“Dalam setiap cerita, selalu ada tokoh utama. Dalam cerita ini, aku bukan tokoh utama. Aku hanya figuran...”
***
Tokoh Protagonis, merupakan tokoh yang mendukung cerita, biasanya ada satu atau dua figur tokoh protagonis utama yang dibantu tokoh lain yang terlibat dalam cerita. Tokoh jenis ini biasanya berwatak baik, dan menjadi idola pembaca/pendengar.
"Kenapa bukan warna cokelat, sih? Kan, lebih keren. Masa abu-abu? Kayak hidup seseorang yang nggak jelas aja. Dalamnya pasti jelek."
Aku mengalihkan pandangan dari ponsel, menjadi menatap seseorang di sebelahku.

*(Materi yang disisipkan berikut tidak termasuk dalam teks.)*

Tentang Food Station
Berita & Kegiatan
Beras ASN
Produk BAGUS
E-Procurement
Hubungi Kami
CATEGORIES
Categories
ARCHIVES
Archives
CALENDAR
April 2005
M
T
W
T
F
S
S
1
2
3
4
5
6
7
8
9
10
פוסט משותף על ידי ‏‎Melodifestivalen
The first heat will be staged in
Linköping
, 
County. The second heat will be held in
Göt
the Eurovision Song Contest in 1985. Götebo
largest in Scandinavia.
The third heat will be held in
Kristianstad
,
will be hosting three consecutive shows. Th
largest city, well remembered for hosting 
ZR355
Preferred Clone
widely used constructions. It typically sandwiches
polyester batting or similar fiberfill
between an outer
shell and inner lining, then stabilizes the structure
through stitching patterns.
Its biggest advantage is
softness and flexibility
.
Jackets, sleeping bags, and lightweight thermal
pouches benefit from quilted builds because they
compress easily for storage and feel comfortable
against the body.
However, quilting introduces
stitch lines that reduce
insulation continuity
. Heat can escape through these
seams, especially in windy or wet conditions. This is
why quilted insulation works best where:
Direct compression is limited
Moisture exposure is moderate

Kami baru tiga langkah memasuki gerbang sekolah, tapi komentar gadis ini seolah sudah menjelajahi seluruh area sekolah. Dia masih cerewet dan bawel seperti anak kecil, padahal sudah memasuki jenjang sekolah menengah atas.
"Tuh, benar. Lihat, deh! Kayak hutan."
Dia menepuk-nepuk tanganku─yang sebenarnya sudah dia geret sejak tadi─agar fokusku ke bagian sebelah kiri sekolah.

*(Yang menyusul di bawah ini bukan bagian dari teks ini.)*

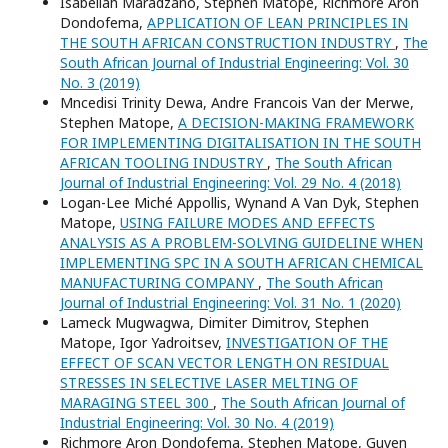
Isabellah Maradzano, Stephen Matope, Richmore Aron
Dondofema,
APPLICATION OF LEAN PRINCIPLES IN
THE SOUTH AFRICAN CONSTRUCTION INDUSTRY
,
The
South African Journal of Industrial Engineering: Vol. 30
No. 3 (2019)
Mncedisi Trinity Dewa, Andre Francois Van der Merwe,
Stephen Matope,
A DECISION-MAKING FRAMEWORK
FOR IMPLEMENTING DIGITALISATION IN THE SOUTH
AFRICAN TOOLING INDUSTRY
,
The South African
Journal of Industrial Engineering: Vol. 29 No. 4 (2018)
Logan-Lee Miché Appollis, Wynand A Van Dyk, Stephen
Matope,
USING FAILURE MODES AND EFFECTS
ANALYSIS AS A PROBLEM-SOLVING GUIDELINE WHEN
IMPLEMENTING SPC IN A SOUTH AFRICAN CHEMICAL
MANUFACTURING COMPANY
,
The South African
Journal of Industrial Engineering: Vol. 31 No. 1 (2020)
Lameck Mugwagwa, Dimiter Dimitrov, Stephen
Matope, Igor Yadroitsev,
INVESTIGATION OF THE
EFFECT OF SCAN VECTOR LENGTH ON RESIDUAL
STRESSES IN SELECTIVE LASER MELTING OF
MARAGING STEEL 300
,
The South African Journal of
Industrial Engineering: Vol. 30 No. 4 (2019)
Richmore Aron Dondofema, Stephen Matope, Guven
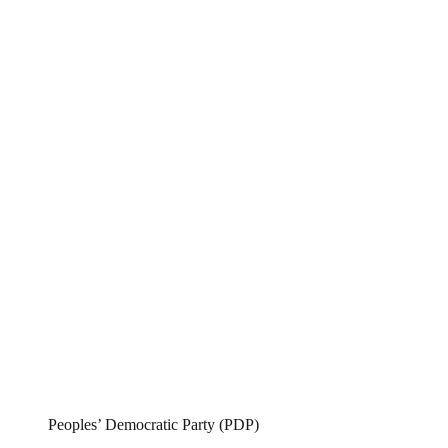
Peoples’ Democratic Party (PDP)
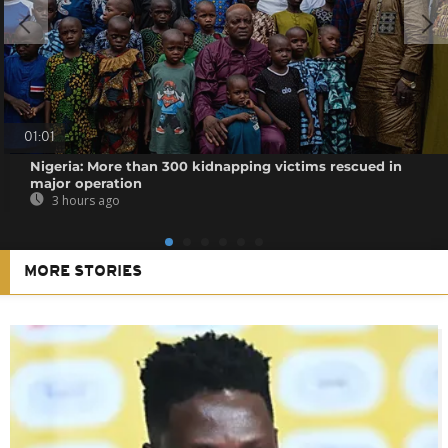
01:01
Nigeria: More than 300 kidnapping victims rescued in
major operation
3 hours ago
MORE STORIES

Menurutku halaman itu asri, karena banyak pepohonan peneduh jalan seperti pohon kersen, pucuk merah, dan Mahoni, yang berselang-seling di sepanjang jalan, membentuk barisan seperti menyambut para siswa datang. Ada beberapa taman berpetak dengan jalan berbatu warna kemerahan. Ada kolam ikan ukuran kecil di dekat masing-masing taman. Di setiap pohon rindang ada kursi panjang sewarna cokelat yang bila sekilas kulihat, pasti akan sangat nyaman berada di sana. Tamannya dipenuhi rumput hijau, bisa dijadikan alas untuk tiduran santai, dan berbagai jenis bunga itu ibarat pengharum ruangannya. Gadis di sebelahku ini malah dengan mudah mengatakan itu hutan. Aku tidak habis pikir dengan cara pandangnya.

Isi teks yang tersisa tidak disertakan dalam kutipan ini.